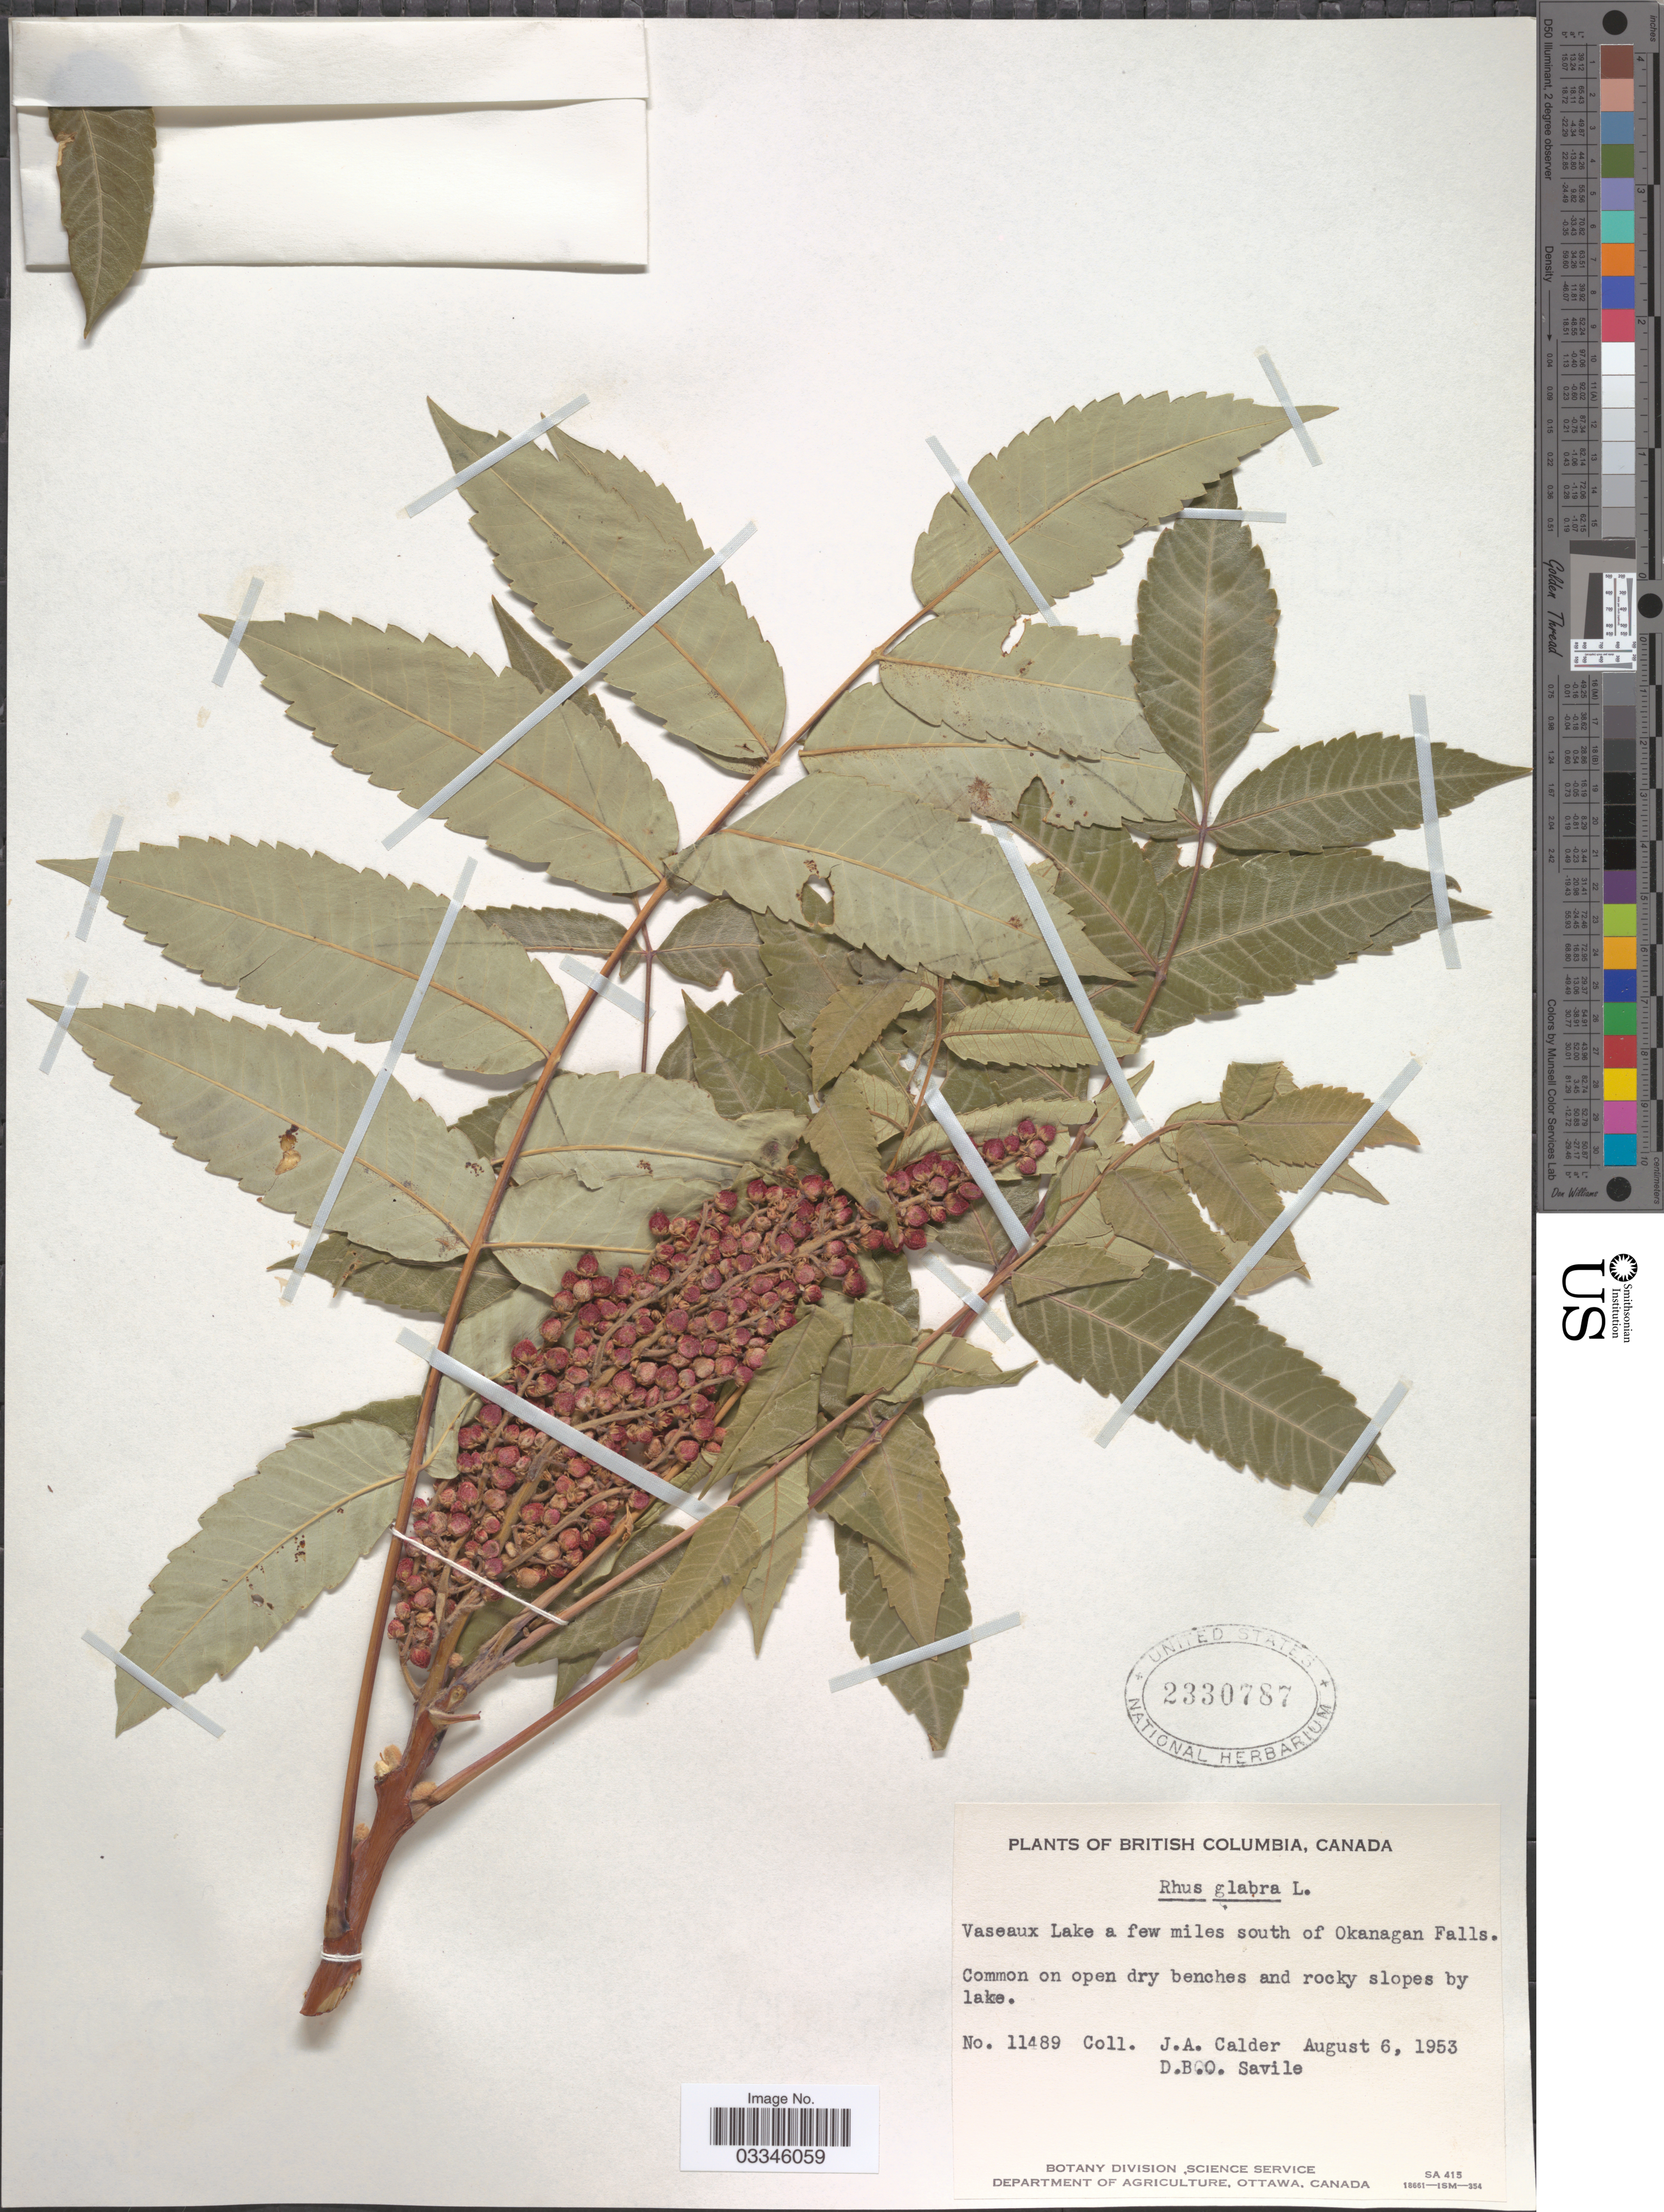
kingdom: Plantae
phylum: Tracheophyta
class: Magnoliopsida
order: Sapindales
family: Anacardiaceae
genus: Rhus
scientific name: Rhus glabra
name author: L.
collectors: J. A. Calder & D. Savile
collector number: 11489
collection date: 1953-08-06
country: Canada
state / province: British Columbia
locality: Vaseaux Lake a few miles south of Okanagan Falls.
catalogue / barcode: US 2330787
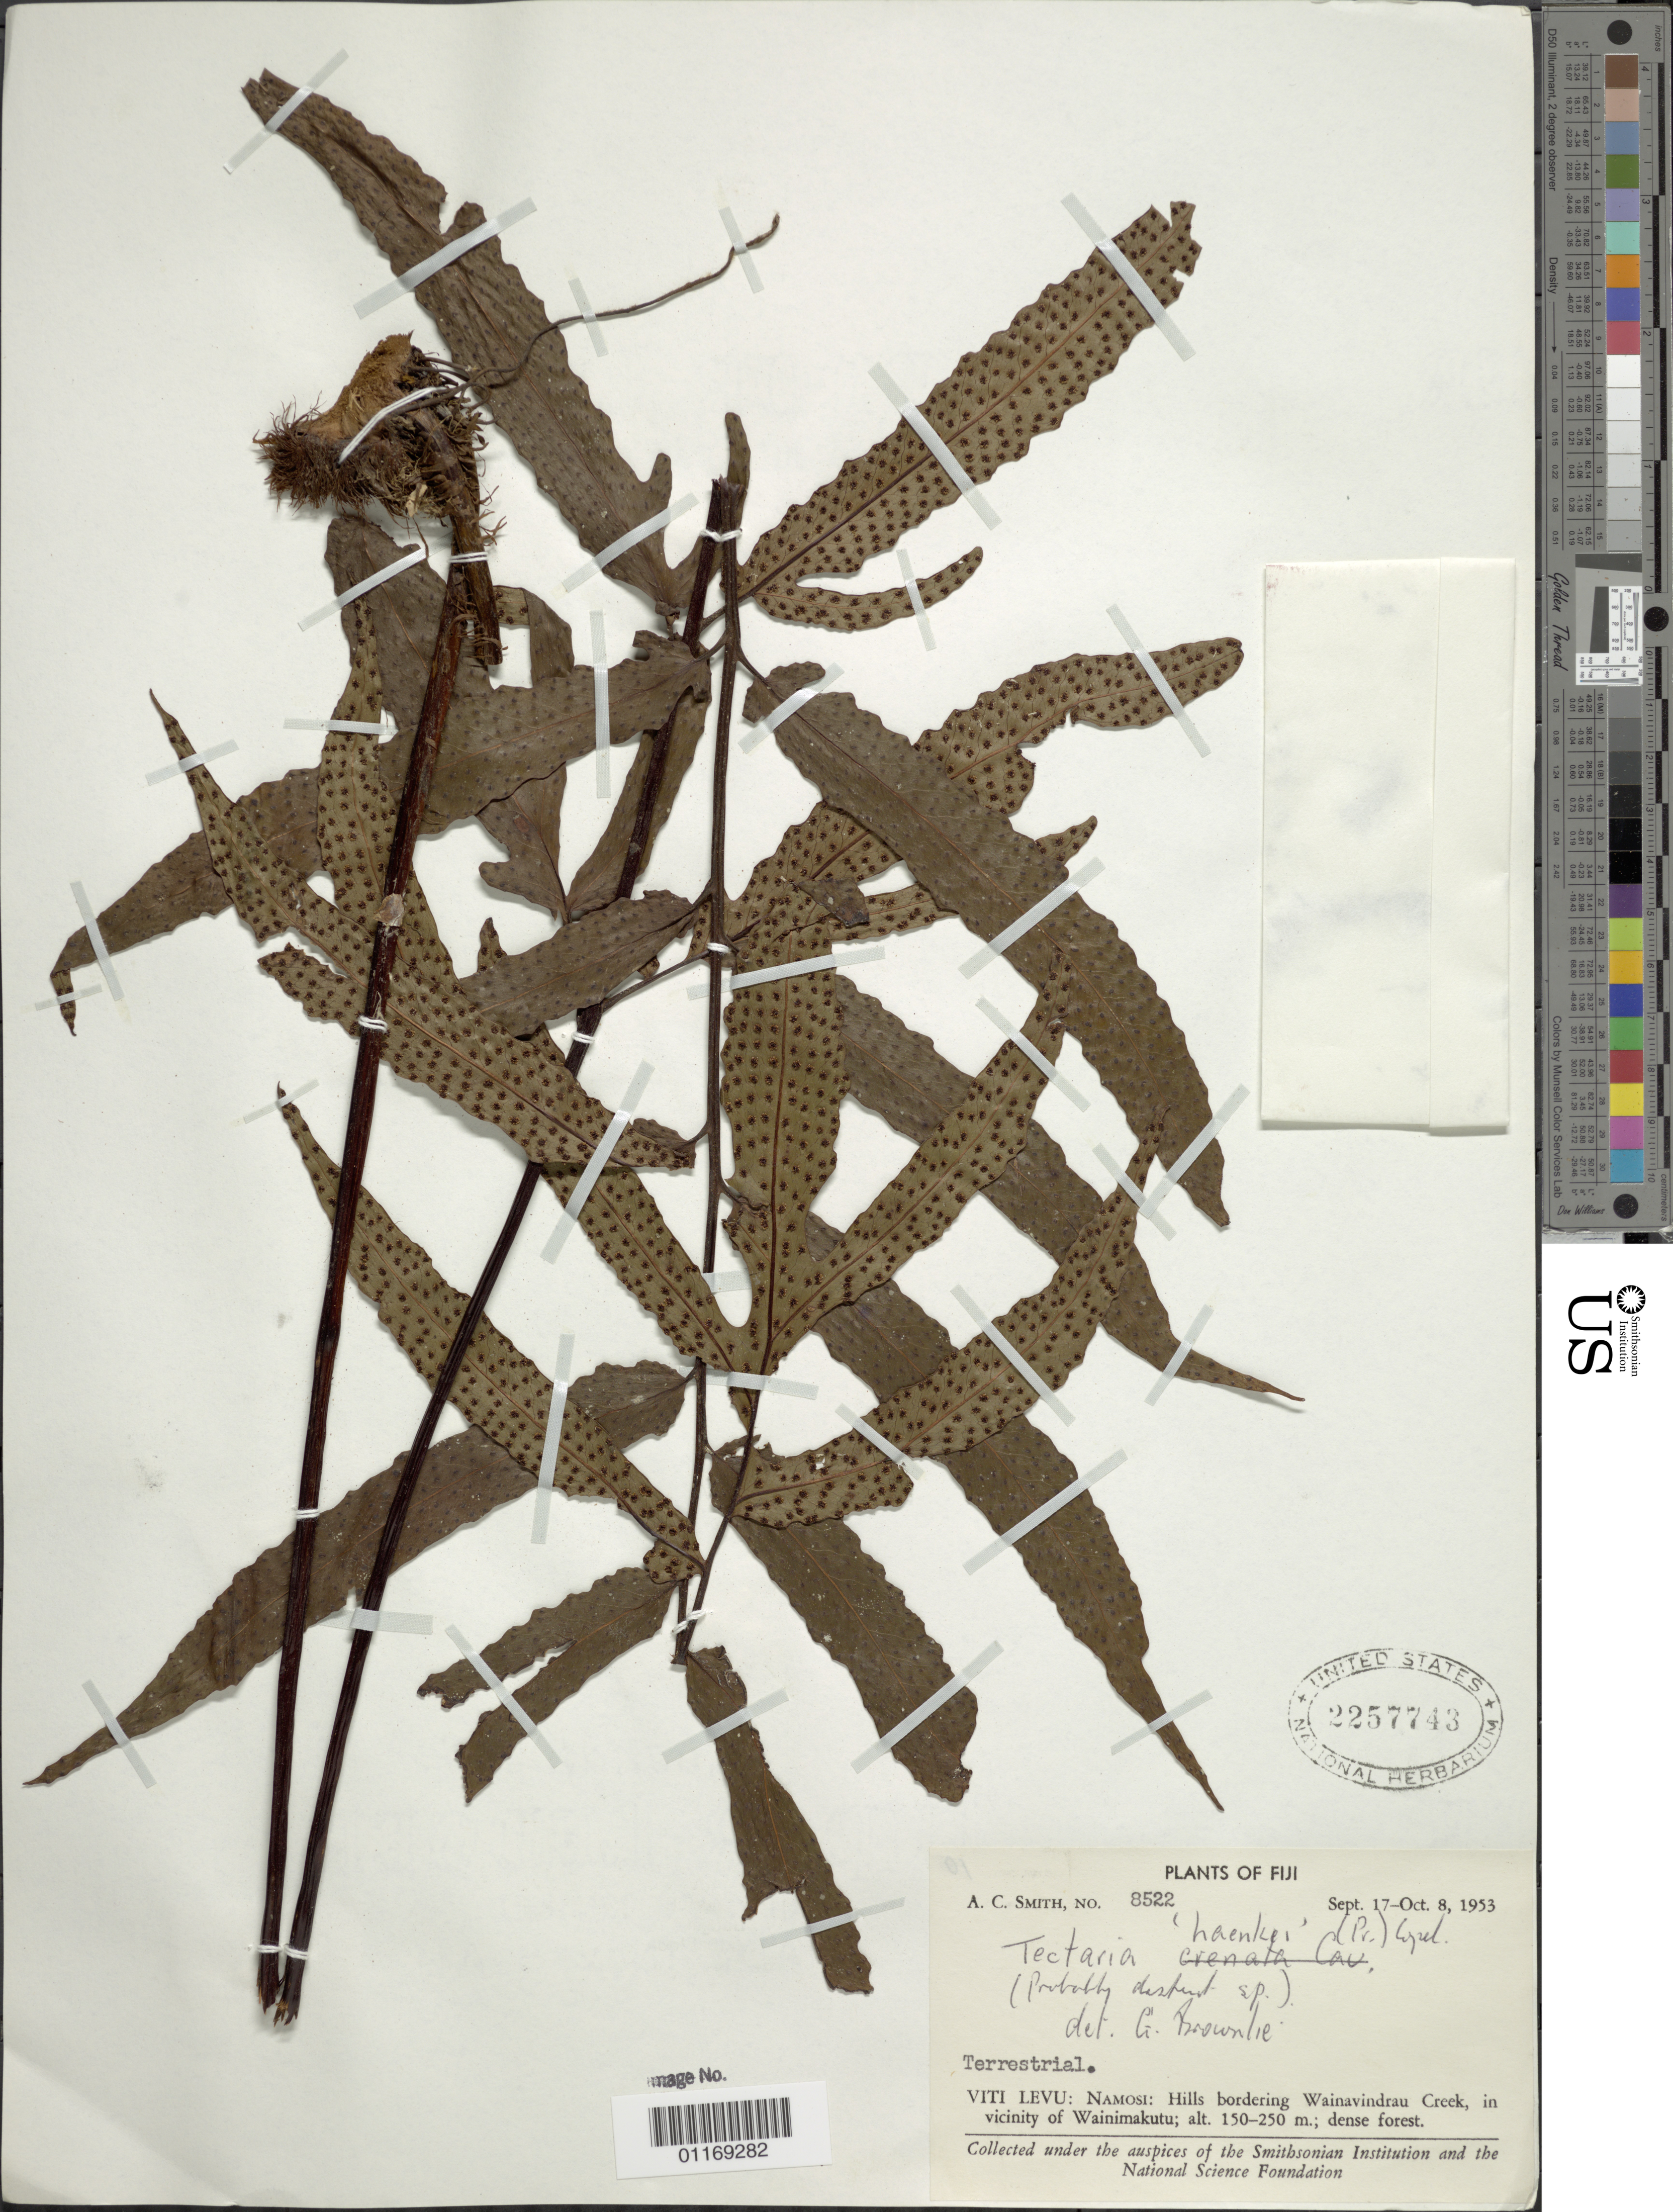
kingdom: Plantae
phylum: Tracheophyta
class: Polypodiopsida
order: Polypodiales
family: Tectariaceae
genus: Tectaria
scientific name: Tectaria haenkei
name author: (C. Presl) Copel.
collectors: A. C. Smith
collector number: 8522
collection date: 1953-09-17/1953-10-08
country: Fiji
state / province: Central Division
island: Viti Levu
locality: Hills bordering Wainavindrau Creek, in vicinity of Wainimakutu, Namosi Prov., Viti Levu, Fiji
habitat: Dense forest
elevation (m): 150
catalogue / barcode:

▶ **Exercise task**:
Update the stretch from the line containing "state / province: British Columbia" through the end of the entries, changing "locality" to "location" wherever it appears and keeping everything else the same. Leave out the pictures.

▶ **Answer to this problem**:
state / province: British Columbia
location: Vaseaux Lake a few miles south of Okanagan Falls.
catalogue / barcode: US 2330787
kingdom: Plantae
phylum: Tracheophyta
class: Polypodiopsida
order: Polypodiales
family: Tectariaceae
genus: Tectaria
scientific name: Tectaria haenkei
name author: (C. Presl) Copel.
collectors: A. C. Smith
collector number: 8522
collection date: 1953-09-17/1953-10-08
country: Fiji
state / province: Central Division
island: Viti Levu
location: Hills bordering Wainavindrau Creek, in vicinity of Wainimakutu, Namosi Prov., Viti Levu, Fiji
habitat: Dense forest
elevation (m): 150
catalogue / barcode:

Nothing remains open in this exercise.